● OPDRACHT
Waarom ontkrachten de schrijvers in het tekstfragment een paar mythes over de privacywetgeving? Leg dat uit in één tot drie zinnen.

● TEKSTFRAGMENT
····················

De afgelopen weken doken in verschillende media verzuchtingen op over de beperkingen die de privacywetgeving oplegt aan wetenschappelijk onderzoek. Gebruik van persoonsgegevens lijkt het exclusieve domein van juristen geworden en zeker in de strijd tegen Covid-19, waar het snel kunnen beschikken over medische onderzoeksgegevens van groot belang is, kan juridische haarkloverij gemist worden als kiespijn. In ons werk zien we vrijwel dagelijks de misverstanden en onjuistheden rond toepassing van de Algemene verordening gegevensbescherming (AVG), niet alleen op het gebied van medisch-wetenschappelijk onderzoek. Daarom ontkrachten we hier enkele mythes en schetsen we de mogelijkheden die de privacywetgeving biedt.

····················

● VERZAMELDE GEGEVENS
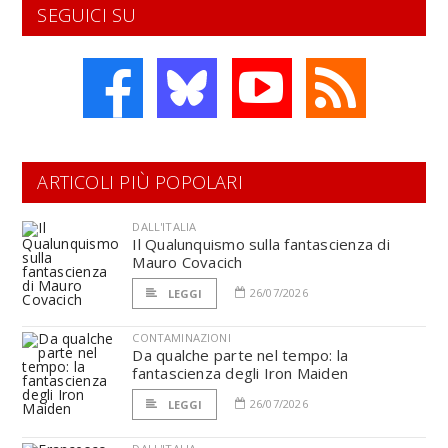
SEGUICI SU
ARTICOLI PIÙ POPOLARI
DALL'ITALIA
Il Qualunquismo sulla fantascienza di
Mauro Covacich
26/07/2026
LEGGI
CONTAMINAZIONI
Da qualche parte nel tempo: la
fantascienza degli Iron Maiden
26/07/2026
LEGGI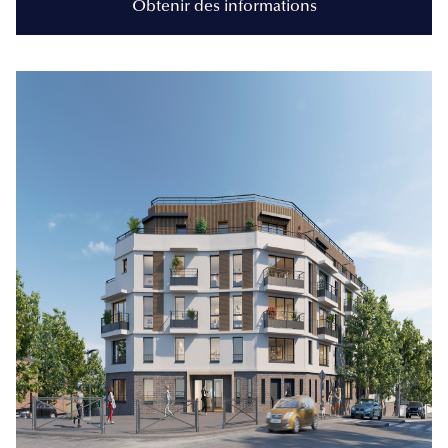
Obtenir des informations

····················

● ANTWOORD
In hun werk zien ze bijna elke dag misverstanden en onjuistheden over hoe de Algemene verordening gegevensbescherming (AVG) wordt toegepast. Dat geldt niet alleen voor medisch-wetenschappelijk onderzoek.